• [Exercice A]:
Imprimez en entier le texte à examiner ci-dessous, sans y changer un seul mot.

• [Texte à examiner]:
::::
4998. — À M.  LE DOCTEUR TRONCHIN[1].

On voit bien que notre Esculape est le fils aîné d’Apollon. Toutes ses réflexions me paraissent très-justes.

Je suppose qu’il a lu le savant exposé de révérend Donat Calas, théologien très-profond, tel qu’il était d’abord. Je l’ai extrêmement adouci ; je fais parler Donat en homme qui répète avec timidité ce que ses maîtres ont appris, et qui ne demande qu’à être mieux instruit. Ce tour me paraît très-naturel ; il faut qu’un protestant parle en protestant, mais qu’il ne révolte pas les catholiques.
::::
• [Données fournies]:
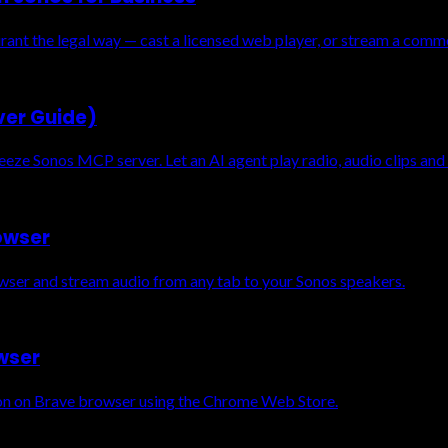
rant the legal way — cast a licensed web player, or stream a comm
ver Guide)
eze Sonos MCP server. Let an AI agent play radio, audio clips and
rowser
owser and stream audio from any tab to your Sonos speakers.
owser
sion on Brave browser using the Chrome Web Store.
::::
• [Exercice B]:
Restituez fidèlement toutes les lignes de la liste ci-dessus, en laissant les images de côté.

• [Réponse A]:
4998. — À M.  LE DOCTEUR TRONCHIN[1].

On voit bien que notre Esculape est le fils aîné d’Apollon. Toutes ses réflexions me paraissent très-justes.

Je suppose qu’il a lu le savant exposé de révérend Donat Calas, théologien très-profond, tel qu’il était d’abord. Je l’ai extrêmement adouci ; je fais parler Donat en homme qui répète avec timidité ce que ses maîtres ont appris, et qui ne demande qu’à être mieux instruit. Ce tour me paraît très-naturel ; il faut qu’un protestant parle en protestant, mais qu’il ne révolte pas les catholiques.

• [Réponse B]:
rant the legal way — cast a licensed web player, or stream a comm
ver Guide)
eze Sonos MCP server. Let an AI agent play radio, audio clips and
rowser
owser and stream audio from any tab to your Sonos speakers.
owser
sion on Brave browser using the Chrome Web Store.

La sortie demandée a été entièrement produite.